At this stage, we establish links between products based on purchase history.

To do this, we collect all online transactions where at least two products were purchased within a defined period, such as one year, for example.

Based on these transactions, we compile a list of all purchased products, designated $P_p={p_{p,1},…,p_{p,q}}$. We then construct a list of relationships between these products, denoted $R_p$ with $R_p = { rp(pp_i, pp_j), \ldots, rp(pp_k, pp_l) }$. A relationship $r_p(p_{p,i}, p_{p,j})$ means that products $p_{pR_p,i}$ and $p_{p,j}$ were purchased together in the same transaction. If two products are frequently bought together, this pair will appear multiple times in $R_p$.

Similarly to the previous section, for each product in $P_p$, we identify its category or hierarchy. Then, instead of focusing on relationships between individual products, we convert them into relationships between their respective hierarchies, generating a new set of relationships, designated by $Q_p$.

We conclude by calculating the probability. For hierarchies within the same general category, we evaluate the likelihood of them being co-purchased. This probability is derived by dividing the occurrence of this hierarchy relationship by the frequency of the hierarchy itself in $Q_p$.

Here is a concrete example:

  1. Transaction Collection:
  • We extract all transactions where at least two products were purchased together.
  • After this extraction, we gather a list of products, including items such as: pans, spatulas, towels, faucets, sponges, soaps, etc. This list is designated by $P_m$.
  • We repeat this process for each expert domain, such as “Kitchen” and “Bathroom”.

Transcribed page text
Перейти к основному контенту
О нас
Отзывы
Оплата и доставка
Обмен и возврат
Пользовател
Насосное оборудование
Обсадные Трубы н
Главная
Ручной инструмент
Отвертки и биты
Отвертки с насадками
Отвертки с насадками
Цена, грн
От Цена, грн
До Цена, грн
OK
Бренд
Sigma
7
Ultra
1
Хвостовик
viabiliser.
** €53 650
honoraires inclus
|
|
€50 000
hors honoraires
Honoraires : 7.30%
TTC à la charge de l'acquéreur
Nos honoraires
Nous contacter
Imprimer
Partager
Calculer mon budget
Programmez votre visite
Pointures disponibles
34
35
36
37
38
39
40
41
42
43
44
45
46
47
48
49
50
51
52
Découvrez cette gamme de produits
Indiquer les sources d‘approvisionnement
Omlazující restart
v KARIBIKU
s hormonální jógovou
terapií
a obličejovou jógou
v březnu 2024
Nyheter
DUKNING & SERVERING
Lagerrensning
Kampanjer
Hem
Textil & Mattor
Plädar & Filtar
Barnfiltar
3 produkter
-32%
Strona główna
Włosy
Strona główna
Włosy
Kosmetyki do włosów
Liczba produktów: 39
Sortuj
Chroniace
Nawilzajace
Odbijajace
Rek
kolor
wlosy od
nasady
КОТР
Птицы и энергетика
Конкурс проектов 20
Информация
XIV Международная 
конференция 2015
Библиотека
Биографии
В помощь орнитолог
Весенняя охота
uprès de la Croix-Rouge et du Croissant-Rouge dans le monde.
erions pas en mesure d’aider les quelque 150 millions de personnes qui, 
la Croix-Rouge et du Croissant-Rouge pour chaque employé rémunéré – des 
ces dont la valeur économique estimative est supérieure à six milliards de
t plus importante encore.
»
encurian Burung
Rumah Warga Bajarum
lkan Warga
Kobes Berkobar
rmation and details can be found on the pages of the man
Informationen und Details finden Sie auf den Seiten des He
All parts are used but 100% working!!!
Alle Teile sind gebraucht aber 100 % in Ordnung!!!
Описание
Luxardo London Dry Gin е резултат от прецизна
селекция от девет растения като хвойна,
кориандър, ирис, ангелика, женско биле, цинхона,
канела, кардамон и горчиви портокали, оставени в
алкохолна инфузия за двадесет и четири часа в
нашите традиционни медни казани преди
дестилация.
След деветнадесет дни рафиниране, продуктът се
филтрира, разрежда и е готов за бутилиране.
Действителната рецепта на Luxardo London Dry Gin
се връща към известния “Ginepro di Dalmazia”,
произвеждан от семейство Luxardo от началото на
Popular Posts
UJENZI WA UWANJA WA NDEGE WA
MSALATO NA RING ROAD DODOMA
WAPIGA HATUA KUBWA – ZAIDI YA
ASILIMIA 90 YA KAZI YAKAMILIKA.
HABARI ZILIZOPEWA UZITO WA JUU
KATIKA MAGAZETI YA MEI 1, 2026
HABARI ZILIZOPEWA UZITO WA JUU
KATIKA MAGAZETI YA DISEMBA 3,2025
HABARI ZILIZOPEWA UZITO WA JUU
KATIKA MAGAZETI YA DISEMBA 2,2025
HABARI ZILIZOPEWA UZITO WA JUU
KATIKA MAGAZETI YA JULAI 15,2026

EXERCISE REQUIREMENTS
[a] In the text on product co-purchase relationships, what example period is given for collecting transactions?
[b] Reproduce the passage from the text on product co-purchase relationships, starting with "Similarly to the" and going on through "designated by $P_m$.".
These entries have no connection to the text on product co-purchase relationships.

RESULTS IN ORDER
[a] One year.

[b]
Similarly to the previous section, for each product in $P_p$, we identify its category or hierarchy. Then, instead of focusing on relationships between individual products, we convert them into relationships between their respective hierarchies, generating a new set of relationships, designated by $Q_p$.

We conclude by calculating the probability. For hierarchies within the same general category, we evaluate the likelihood of them being co-purchased. This probability is derived by dividing the occurrence of this hierarchy relationship by the frequency of the hierarchy itself in $Q_p$.

Here is a concrete example:

  1. Transaction Collection:
  • We extract all transactions where at least two products were purchased together.
  • After this extraction, we gather a list of products, including items such as: pans, spatulas, towels, faucets, sponges, soaps, etc. This list is designated by $P_m$.